Nato a Sesto San Giovanni nel 1948, Strada è morto a Rouen, Francia, nel 2021. Aveva settantatré anni. Si era laureato all’Università di Milano e al Policlinico si era specializzato. Durante gli anni Sessanta aveva fatto parte della contestazione giovanile, della quale aveva condiviso gli ideali di giustizia e libertà. Diventato medico aveva aderito alla Croce Rossa Internazionale ed era stato in tante parti del mondo, in tutte quelle che si trovavano in stato di pericolo, di allarme, di tensione, di guerra. Aveva mostrato di sapersi prodigare per aiutare quanti avevano bisogno, fossero feriti o poveri, bianchi o negri, uomini o donne, vecchi o bambini. Era sempre stato d’aiuto e riconosciuta sarebbe stata questa sua volontà di bene, di conforto, di cura. Strada non era solo il chirurgo che interveniva sulle lacerazioni del corpo ma anche l’amico che incoraggiava, consolava, consigliava. Era stata anche questa sua tendenza a convincerlo a scrivere delle sue esperienze. Una volta arrivato in certe zone si era accorto che la maggior parte dei feriti se non dei morti non erano militari ma civili e soprattutto donne e bambini, persone, cioè, rimaste nelle case, nei paesi, nelle città, sole, indifese ed esposte alle esplosioni di ordigni che gli avversari avevano disseminato e che spesso venivano scambiati per giocattoli. In tal modo i civili, le loro case, le loro strade, le loro vite erano diventate le maggiori vittime delle guerre moderne e il bisogno di denunciare questo e altri gravi comportamenti tra stati belligeranti ha mosso Strada a farne motivo di scrittura. Ha voluto protestare, dichiarare apertamente ha voluto che i civili, quelli che conducono una vita pacifica nelle loro case, nei loro posti, siano urbani o campestri o boschivi o alpini, non possono essere considerati avversari, nemici di guerra e, perciò, attaccati, assaliti, bombardati. Molto gravi ha definito queste azioni perché disumane, violente e condotte contro persone indifese. Ha invitato, pertanto, gli Organismi nazionali e internazionali, soprattutto quelli delle nazioni in guerra, a prendere i provvedimenti necessari a tutelare la salute pubblica, ad evitare che certe situazioni si verifichino, che si spari, si bombardi contro persone che in posti diversi dalle loro case, dalle loro strade non possono stare pur in tempi di guerra.

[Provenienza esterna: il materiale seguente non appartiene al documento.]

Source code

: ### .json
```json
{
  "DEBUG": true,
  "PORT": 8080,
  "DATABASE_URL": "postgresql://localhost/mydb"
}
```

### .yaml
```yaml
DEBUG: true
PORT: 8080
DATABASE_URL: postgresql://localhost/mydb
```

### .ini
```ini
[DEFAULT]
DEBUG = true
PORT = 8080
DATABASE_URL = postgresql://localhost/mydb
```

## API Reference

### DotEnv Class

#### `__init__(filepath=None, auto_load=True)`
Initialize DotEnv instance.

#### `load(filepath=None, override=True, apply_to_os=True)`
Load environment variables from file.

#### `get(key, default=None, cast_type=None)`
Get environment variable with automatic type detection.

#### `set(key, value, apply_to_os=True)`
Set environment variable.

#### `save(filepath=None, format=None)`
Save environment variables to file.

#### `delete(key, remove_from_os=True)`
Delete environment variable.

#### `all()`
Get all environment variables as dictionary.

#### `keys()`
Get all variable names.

È stata l’inalterabile volontà di bene ad orientare Strada verso l’attività letteraria, verso il recupero delle sue memorie. Non ha voluto fare autobiografia, lo ha detto all’inizio di quest’opera, ha voluto richiamare l’attenzione su quanto di ingiusto, di grave succede durante una guerra, sollecitare ha voluto perché si provveda a riparare quelli che sono grossi danni e rischiano di passare inosservati. Era un uomo di azione ma anche di pensiero. Non gli sfuggiva niente di quanto gli succedeva intorno, non gli era difficile cogliere situazioni contraddittorie, contrastanti, né gli era faticoso pensare di porvi rimedio. Non sempre, però, i risultati corrispondevano alle intenzioni e a volte queste rimanevano incompiute.